Leaving out the pictures, return word for word the stretch of entries below from the line holding "vfov_deg: 85.7" through the line holding "focal_mm: 5.96".
** Opening Input block **
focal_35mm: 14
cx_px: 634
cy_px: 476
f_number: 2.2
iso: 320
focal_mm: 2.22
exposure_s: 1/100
** Closing Input block **
** Opening Input block **
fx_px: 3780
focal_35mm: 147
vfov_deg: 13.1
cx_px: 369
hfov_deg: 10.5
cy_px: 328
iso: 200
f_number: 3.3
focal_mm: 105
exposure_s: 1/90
** Closing Input block **
** Opening Input block **
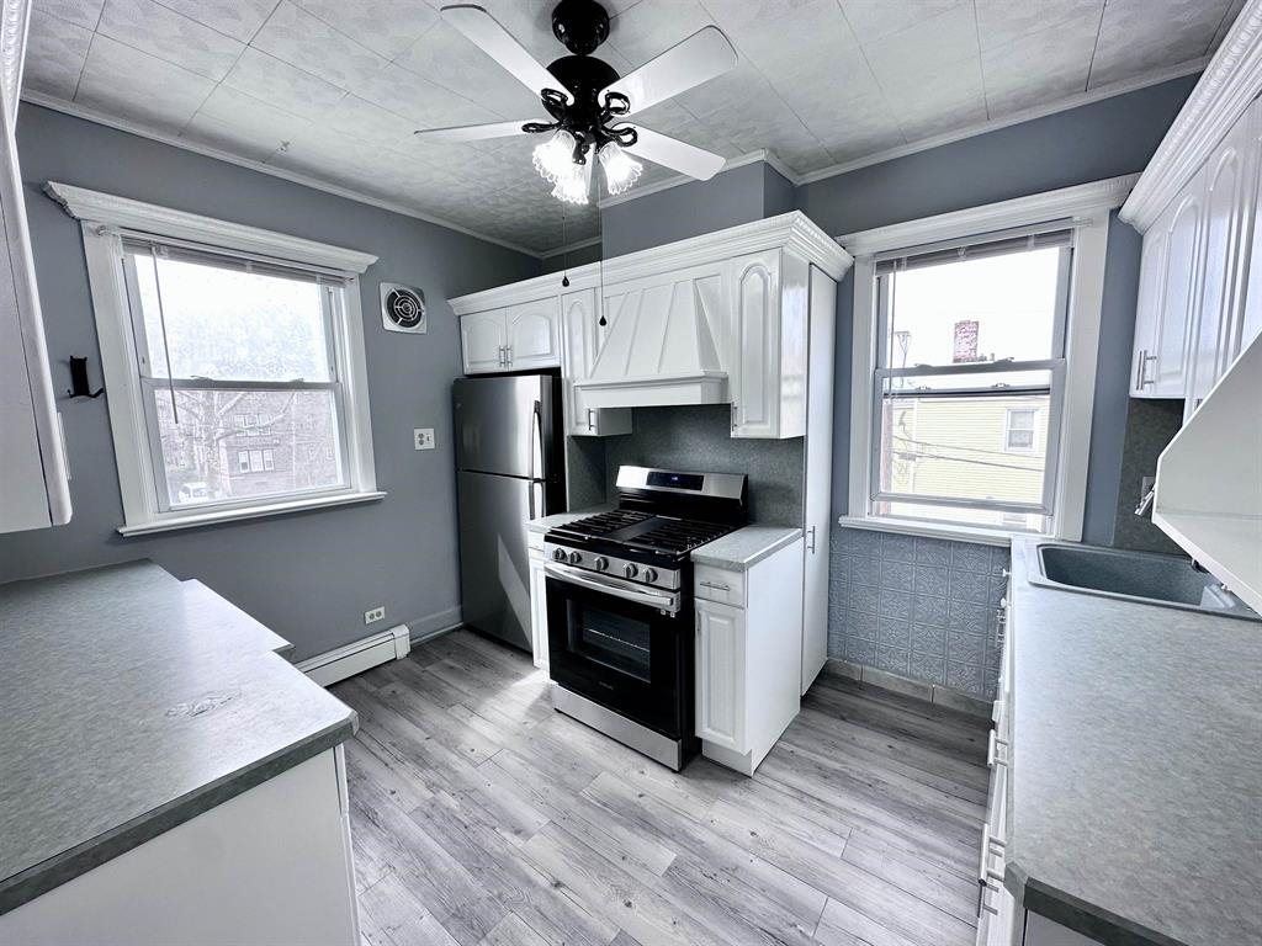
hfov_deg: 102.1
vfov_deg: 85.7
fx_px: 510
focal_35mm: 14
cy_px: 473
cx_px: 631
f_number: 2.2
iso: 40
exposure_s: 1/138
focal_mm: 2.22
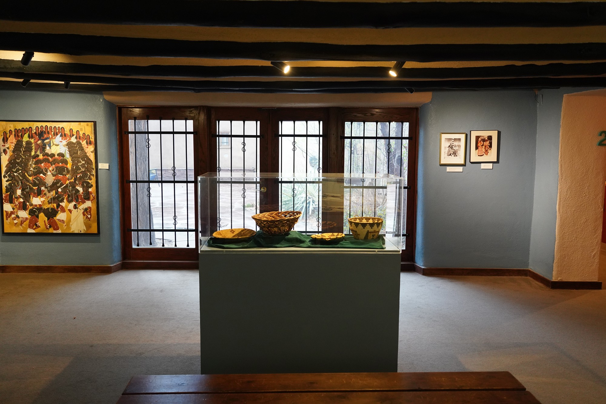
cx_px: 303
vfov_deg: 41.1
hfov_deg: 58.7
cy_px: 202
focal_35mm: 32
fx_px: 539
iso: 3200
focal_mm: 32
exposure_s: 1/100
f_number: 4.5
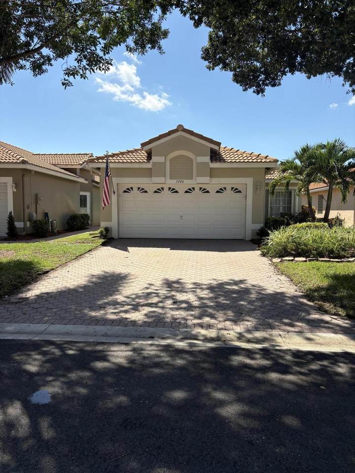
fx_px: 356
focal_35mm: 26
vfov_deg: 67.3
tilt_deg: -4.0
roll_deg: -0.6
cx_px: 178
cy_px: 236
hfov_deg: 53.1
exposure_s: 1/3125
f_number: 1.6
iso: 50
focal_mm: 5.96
** Closing Input block **
■ Your solution ■
vfov_deg: 85.7
fx_px: 510
focal_35mm: 14
cy_px: 473
cx_px: 631
f_number: 2.2
iso: 40
exposure_s: 1/138
focal_mm: 2.22
cx_px: 303
vfov_deg: 41.1
hfov_deg: 58.7
cy_px: 202
focal_35mm: 32
fx_px: 539
iso: 3200
focal_mm: 32
exposure_s: 1/100
f_number: 4.5
fx_px: 356
focal_35mm: 26
vfov_deg: 67.3
tilt_deg: -4.0
roll_deg: -0.6
cx_px: 178
cy_px: 236
hfov_deg: 53.1
exposure_s: 1/3125
f_number: 1.6
iso: 50
focal_mm: 5.96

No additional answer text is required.